La proposition thérapeutique émise par la RCP est expliquée au patient en vue d’établir, en accord avec lui, la stratégie thérapeutique définitive. Le médecin mentionne la possibilité d’avoir recours à un second avis et facilite alors, le cas échéant, la transmission d’information à l’oncologue sollicité. Ce second avis devra être validé dans la RCP de l’établissement sollicité. Il faudra toutefois prendre en compte le degré d’urgence de la mise en oeuvre du traitement anti-cancéreux.

La stratégie thérapeutique est formalisée dans le Programme personnalisé de soins (PPS) remis au patient pendant la consultation.
Consulter notre Modèle régional de Plan Personnalisé de Soins (PPS)

Avec le PPS, qui contient également la liste des contacts utiles pour le patient, sont également remises des fiches explicatives et conduites à tenir correspondant aux effets indésirables des traitements anticancéreux. Par ailleurs, le médecin peut, lors de cette consultation, identifier certains besoins en soins de support du patient. Cette évaluation des besoins en soins de support sera complétée lors du temps d’accompagnement soignant paramédical.

En cas de proposition d’un traitement anticancéreux par voie orale, une consultation spécifique de primo prescription sera réalisée par l’oncologue, selon le référentiel organisationnel de l’Institut National du Cancer «Parcours de soins d’un patient traité par anticancéreux oraux».

– Le temps soignant paramédical d’accompagnement

Il permet au patient de bénéficier d’un temps d’écoute, de reformulation et de complément d’informations sur les soins à venir, mais il s’agit surtout d’un temps d’évaluation de ses besoins en soins de support, en relais de la consultation médicale.

Il donne lieu à la rédaction d’une fiche de liaison reprenant le contenu du temps d’accompagnement, fiche qui sera intégrée dans le dossier patient.

– La consultation de synthèse de ville

Systématiquement programmée pour les patients vulnérables, cette consultation permet au médecin traitant de reformuler, commenter, compléter et répondre aux questions éventuelles du patient et/ou de ses proches, dans la continuité de ce qui a été dit dans l’établissement où le patient est traité.

Le volet réglementaire

Dispositif d’autorisations au traitement du cancer et annonce

Tout établissement de santé autorisé au traitement du cancer se doit de disposer d’une organisation qui assure à chaque patient l’annonce du diagnostic et d’une proposition thérapeutique fondée sur une concertation pluridisciplinaire et traduite dans un programme personnalisé de soins remis au patient” (Art. R. 6123-91-1. du Décret no 2022-689 du 26 avril 2022 relatif aux conditions d’implantation de l’activité de soins de traitement du cancer).

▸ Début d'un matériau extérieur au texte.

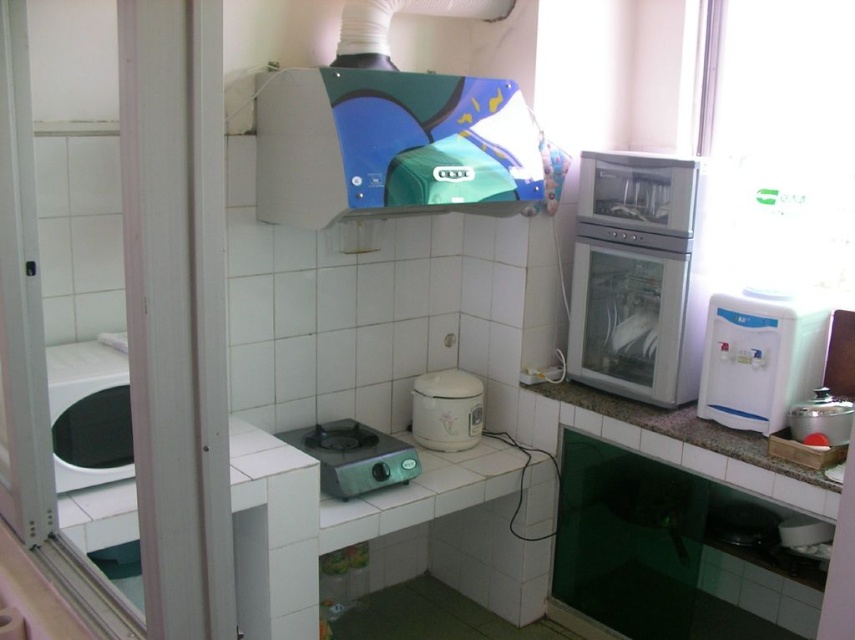
Is point (612, 397) more distant than point (325, 438)?

That is True.

Is white glossy countertop at right further to the viewer compared to green matte electric stove at center?

That is False.

Between point (814, 484) and point (376, 483), which one is positioned behind?

Point (376, 483)

In order to click on white glossy countertop at right in this screenshot , I will do `click(681, 428)`.

Between point (352, 176) and point (394, 476), which one is positioned in front?

Point (352, 176) is in front.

Les outils pratiques du DSRC OncoPaca-Corse

Le DSRC OncoPaca-Corse propose une fiche de bonnes pratiques, élaborée à partir du référentiel organisationnel “Évolution du dispositif d’annonce d’un cancer” de l’Institut National du Cancer paru en 2019.

Consulter/télécharger la fiche de bonnes pratiques du DSRC OncoPaca-Corse

Focus sur les points clés de l’outil

1) Une approche coordonnée est nécessaire, incluant tous les professionnels concernés, avec en premier lieu les médecins traitants.
2) L’information doit être délivrée au patient de façon progressive, adaptée, en prenant en compte ses besoins, ses attentes, ainsi que ceux de ses proches.
3) Une attention plus particulière doit être portée aux patients les plus fragiles, aux enfants, aux adolescents et jeunes adultes (AJA), aux patients âgés et aux patients atteints d’un cancer de mauvais pronostic.
4) Tout au long du parcours de soins, il peut exister d’autres annonces (progression pendant le traitement, rechute, arrêt des traitements curatifs et initiation d’un traitement uniquement palliatif…). Chacune nécessite un accompagnement du même type, adapté au patient et au contexte.
5) Concernant l’après-cancer, la mise en œuvre d’un dispositif de fin de traitement, en miroir du dispositif d’annonce, fait partie des objectifs de la stratégie décennale de lutte contre les cancers 2021-2030.